Your best bet to carrying a knife is to carry one for work only, or in a circumstance you actually need one. IE Hunting, camping, adventure training.....otherwise I'd suggest leaving it at home. It automatically ups the ante in many situations, not always in your favour.
The restriction on knives is well warranted. No need for most people to carry a knife daily. A person with a knife can turn a fist fight in to a murder/death fairly quickly. By the person who is carrying it, or by someone who takes it from that person in the course of the fight.
In 2006, 18% of violent crimes had a weapon used in the commision of the offence. The highest % was with knives, 6.2% compared to guns at 2.4%. 34.5% of homicides used a knife compared to 31.4 - Robbery was 18.9% knife compared to 13.9 gun. Sexual assault 1.1% compared to .3%. Some of those figures seem small, but theh are important. People aren't being judged because of the possesion of an inanimate object, they are being judged on the reality that knives are used more often in the commision of serious violent offences then any other weapon. The more restrictions you have on knives, the less options available. If someone buys a knife and illegaly transports it across the border, uses it in the commision of an offence, gets caught, it becomes additional charges added against the original charge. If the crowns case on the robbery is weak, at least the person will be charged with the possesion of a prohibited weapon etc.

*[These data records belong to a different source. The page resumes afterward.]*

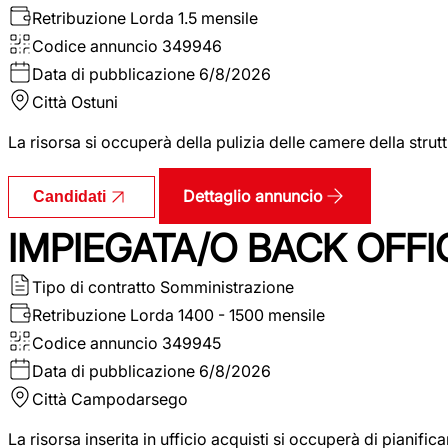
Retribuzione Lorda
1.5 mensile
Codice annuncio
349946
Data di pubblicazione
6/8/2026
Città
Ostuni
La risorsa si occuperà della pulizia delle camere della str
Dettaglio annuncio
Candidati
IMPIEGATA/O BACK OFFI
Tipo di contratto
Somministrazione
Retribuzione Lorda
1400 - 1500 mensile
Codice annuncio
349945
Data di pubblicazione
6/8/2026
Città
Campodarsego
La risorsa inserita in ufficio acquisti si occuperà di pianif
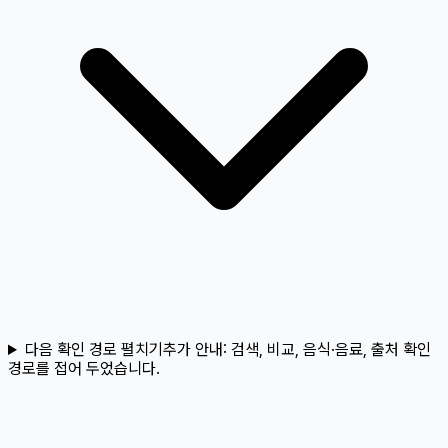
다음 확인 경로 펼치기
추가 안내:
검색, 비교, 음식·음료, 출처 확인
경로를 접어 두었습니다.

If you want to carry a 7 inch blade around for "vicious" animals, you better have justification to a judge that there are "vicious" animals around. I am not saying that its not a legit reason, but judges aren't dumb either, and semantics don't really impress them. There is probably case law on it.
I wouldn't carry a knife If I didn't need one and generally don't outside of work. 21 Foot rule for police is a big thing and a knife is a good way to get a gun drawn on you.